WRITTEN PROBLEM A: Copy the passage about Herring Run Park from "The Eutaw Manor" up to and including "out, Shellenhamer said.".

BALTIMORE (AP) -- Beneath the tall trees and wildflowers of Baltimore's Herring Run Park, the ground holds clues to the city's distant past.

With a small budget, a short time frame and a dedicated group of volunteers, archaeologists Jason Shellenhamer and Lisa Kraus -- who are married and live about a half-mile from the park -- were working with neighborhood history buffs to uncover remains of an impressive estate owned by Baltimore merchant and politician William Smith.

"We got lucky with a lot of this," Shellenhamer said. "It seemed every time we put a shovel in the ground, we found something."

After doing test digs around the park last fall, Shellenhamer and Kraus -- working with Baltimore Heritage and the Northeast Baltimore History Roundtable -- organized a nine-day dig that wrapped up May 17.

Shellenhamer and Kraus were focused on an area where they've uncovered part of the fieldstone cellar and foundation of Smith's home, called Eutaw Manor, a site off Eastwood Drive in the Belair-Parkside neighborhood near Arcadia.

The property was first settled in 1695, but Smith was its most famous resident. He bought the land in 1770 and lived in a 60-by-60-foot wood frame house. He also had farmland and a milling operation on Herring Run.

Smith became rich during the Revolutionary War as a flour merchant and sometimes was derided as a war profiteer for selling his goods to the troops. Later, when he lived at Eutaw Manor, he served as a delegate to the Continental Congress, in the U.S. House of Representatives and in the Maryland Senate. He died in 1814.

The Eutaw Manor home burned down in 1865, an event that was chronicled in local newspapers. Smith's descendants who lived there were preparing to welcome guests for a christening when the fire broke out, Shellenhamer said.

Artifacts that have been found include some with signs of being damaged by fire, Shellenhamer said.

In addition to finding bits of pottery, glass and household items, the dig participants have discovered an underground pile of oyster shells that are likely from the early 1800s, as well as artifacts from the late 1700s in another part of the property -- possibly the remains of an earlier structure, Shellenhamer said.

Dataset excerpt

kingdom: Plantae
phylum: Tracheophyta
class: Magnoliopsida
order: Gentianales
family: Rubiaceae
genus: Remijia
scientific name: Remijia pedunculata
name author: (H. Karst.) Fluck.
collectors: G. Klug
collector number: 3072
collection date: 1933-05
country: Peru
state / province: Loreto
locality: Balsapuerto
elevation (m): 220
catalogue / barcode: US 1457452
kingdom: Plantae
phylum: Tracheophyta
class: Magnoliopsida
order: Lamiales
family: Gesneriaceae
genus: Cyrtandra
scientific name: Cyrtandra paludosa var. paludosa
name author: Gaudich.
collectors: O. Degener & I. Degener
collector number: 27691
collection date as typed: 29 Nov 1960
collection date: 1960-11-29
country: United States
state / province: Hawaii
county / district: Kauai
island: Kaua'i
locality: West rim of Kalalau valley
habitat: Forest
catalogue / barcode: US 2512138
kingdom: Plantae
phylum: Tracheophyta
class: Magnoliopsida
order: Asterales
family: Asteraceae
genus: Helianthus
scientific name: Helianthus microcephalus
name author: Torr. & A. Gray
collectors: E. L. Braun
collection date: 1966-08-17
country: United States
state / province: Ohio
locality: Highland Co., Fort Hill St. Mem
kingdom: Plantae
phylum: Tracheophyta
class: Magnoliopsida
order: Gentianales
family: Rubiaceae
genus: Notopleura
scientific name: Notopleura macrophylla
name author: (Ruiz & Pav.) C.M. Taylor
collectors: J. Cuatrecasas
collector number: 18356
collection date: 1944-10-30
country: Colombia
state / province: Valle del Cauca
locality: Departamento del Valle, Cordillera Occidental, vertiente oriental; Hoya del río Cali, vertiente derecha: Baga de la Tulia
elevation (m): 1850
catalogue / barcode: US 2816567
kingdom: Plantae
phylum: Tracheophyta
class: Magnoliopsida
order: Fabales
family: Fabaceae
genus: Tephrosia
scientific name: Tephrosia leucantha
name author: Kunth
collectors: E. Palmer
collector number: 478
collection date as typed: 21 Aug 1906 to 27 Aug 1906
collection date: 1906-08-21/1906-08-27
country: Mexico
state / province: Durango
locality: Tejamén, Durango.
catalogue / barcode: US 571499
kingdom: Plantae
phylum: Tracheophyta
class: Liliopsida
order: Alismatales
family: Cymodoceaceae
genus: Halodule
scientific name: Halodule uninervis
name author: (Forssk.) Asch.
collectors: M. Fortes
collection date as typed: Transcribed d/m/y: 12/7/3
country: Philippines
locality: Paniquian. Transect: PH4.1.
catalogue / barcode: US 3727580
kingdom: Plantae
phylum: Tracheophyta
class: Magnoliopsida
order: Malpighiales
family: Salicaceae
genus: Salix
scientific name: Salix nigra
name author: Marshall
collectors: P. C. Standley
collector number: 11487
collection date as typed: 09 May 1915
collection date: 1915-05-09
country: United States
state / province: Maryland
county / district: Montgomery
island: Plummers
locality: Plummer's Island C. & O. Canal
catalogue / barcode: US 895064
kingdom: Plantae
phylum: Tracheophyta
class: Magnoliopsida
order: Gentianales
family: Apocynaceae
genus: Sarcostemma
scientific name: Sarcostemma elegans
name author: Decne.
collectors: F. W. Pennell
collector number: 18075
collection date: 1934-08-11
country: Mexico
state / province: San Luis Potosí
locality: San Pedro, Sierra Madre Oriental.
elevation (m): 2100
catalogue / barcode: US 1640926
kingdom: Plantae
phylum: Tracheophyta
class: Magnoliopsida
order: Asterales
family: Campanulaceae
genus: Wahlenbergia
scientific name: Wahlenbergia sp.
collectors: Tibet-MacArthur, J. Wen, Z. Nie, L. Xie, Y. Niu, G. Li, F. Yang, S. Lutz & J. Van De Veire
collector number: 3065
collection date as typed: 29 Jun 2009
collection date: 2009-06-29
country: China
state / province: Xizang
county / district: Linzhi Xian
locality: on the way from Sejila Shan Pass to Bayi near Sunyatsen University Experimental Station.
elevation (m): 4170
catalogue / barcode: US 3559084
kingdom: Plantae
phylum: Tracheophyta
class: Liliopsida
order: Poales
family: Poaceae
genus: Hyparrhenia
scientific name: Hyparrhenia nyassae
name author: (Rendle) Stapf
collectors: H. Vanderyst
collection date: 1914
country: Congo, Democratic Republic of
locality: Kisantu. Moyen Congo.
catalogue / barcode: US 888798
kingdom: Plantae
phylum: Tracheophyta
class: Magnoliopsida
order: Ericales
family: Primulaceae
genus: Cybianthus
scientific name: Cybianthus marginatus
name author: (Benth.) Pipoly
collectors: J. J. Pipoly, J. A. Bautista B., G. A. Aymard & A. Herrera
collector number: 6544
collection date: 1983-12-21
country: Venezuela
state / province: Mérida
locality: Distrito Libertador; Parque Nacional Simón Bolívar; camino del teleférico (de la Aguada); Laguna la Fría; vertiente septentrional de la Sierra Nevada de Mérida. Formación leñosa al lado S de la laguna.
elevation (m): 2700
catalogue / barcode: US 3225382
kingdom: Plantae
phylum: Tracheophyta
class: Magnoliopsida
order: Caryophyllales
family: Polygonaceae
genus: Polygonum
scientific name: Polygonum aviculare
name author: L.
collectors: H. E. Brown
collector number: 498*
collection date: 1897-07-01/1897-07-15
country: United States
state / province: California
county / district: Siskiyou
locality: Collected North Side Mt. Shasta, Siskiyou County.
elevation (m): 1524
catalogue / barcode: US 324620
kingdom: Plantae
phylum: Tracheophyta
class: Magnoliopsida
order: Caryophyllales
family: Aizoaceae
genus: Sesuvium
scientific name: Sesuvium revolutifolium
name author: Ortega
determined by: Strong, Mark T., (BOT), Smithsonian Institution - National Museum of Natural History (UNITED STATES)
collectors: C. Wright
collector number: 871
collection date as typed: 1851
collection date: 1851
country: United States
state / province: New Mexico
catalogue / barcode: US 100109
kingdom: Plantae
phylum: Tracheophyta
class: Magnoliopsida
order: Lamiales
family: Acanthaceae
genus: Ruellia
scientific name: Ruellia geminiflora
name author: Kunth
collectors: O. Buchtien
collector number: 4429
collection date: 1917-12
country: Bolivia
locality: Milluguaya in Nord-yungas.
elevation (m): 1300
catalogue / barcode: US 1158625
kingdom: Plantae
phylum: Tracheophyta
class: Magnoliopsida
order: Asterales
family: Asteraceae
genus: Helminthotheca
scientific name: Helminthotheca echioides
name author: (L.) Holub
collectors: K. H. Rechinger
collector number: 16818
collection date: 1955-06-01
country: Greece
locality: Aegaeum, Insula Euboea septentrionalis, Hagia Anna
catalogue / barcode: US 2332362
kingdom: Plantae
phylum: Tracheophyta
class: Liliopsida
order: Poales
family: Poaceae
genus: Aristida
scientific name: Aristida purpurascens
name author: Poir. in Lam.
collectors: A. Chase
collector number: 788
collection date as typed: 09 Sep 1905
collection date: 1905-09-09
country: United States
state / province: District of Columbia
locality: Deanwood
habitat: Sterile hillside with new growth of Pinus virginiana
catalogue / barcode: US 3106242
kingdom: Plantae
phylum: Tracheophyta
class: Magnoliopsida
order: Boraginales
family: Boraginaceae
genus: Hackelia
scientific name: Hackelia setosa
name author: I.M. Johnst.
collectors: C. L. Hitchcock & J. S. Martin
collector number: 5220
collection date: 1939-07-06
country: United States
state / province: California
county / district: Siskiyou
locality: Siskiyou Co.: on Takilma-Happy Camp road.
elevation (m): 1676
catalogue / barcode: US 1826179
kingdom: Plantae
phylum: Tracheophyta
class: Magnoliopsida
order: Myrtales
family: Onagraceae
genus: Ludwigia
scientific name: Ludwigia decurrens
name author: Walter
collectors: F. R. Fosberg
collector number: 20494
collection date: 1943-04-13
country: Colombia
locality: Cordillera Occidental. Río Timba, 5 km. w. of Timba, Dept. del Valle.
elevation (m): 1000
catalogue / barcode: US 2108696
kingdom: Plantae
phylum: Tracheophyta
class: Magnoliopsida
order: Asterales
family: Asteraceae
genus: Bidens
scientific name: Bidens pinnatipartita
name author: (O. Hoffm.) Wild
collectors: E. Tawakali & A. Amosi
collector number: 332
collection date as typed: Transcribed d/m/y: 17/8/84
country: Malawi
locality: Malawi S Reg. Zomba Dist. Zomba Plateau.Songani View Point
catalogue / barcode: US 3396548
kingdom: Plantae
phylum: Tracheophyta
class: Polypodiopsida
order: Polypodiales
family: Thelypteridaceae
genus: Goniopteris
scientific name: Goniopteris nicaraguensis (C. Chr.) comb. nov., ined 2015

WRITTEN PROBLEM B: In the entries, rewrite the lines from the line with "catalogue / barcode: US 1457452" up to and including the line with "island: Kaua'i", changing "collectors" to "collected by" and keeping everything else the same.

RIGHT ANSWER A:
The Eutaw Manor home burned down in 1865, an event that was chronicled in local newspapers. Smith's descendants who lived there were preparing to welcome guests for a christening when the fire broke out, Shellenhamer said.

RIGHT ANSWER B:
catalogue / barcode: US 1457452
kingdom: Plantae
phylum: Tracheophyta
class: Magnoliopsida
order: Lamiales
family: Gesneriaceae
genus: Cyrtandra
scientific name: Cyrtandra paludosa var. paludosa
name author: Gaudich.
collected by: O. Degener & I. Degener
collector number: 27691
collection date as typed: 29 Nov 1960
collection date: 1960-11-29
country: United States
state / province: Hawaii
county / district: Kauai
island: Kaua'i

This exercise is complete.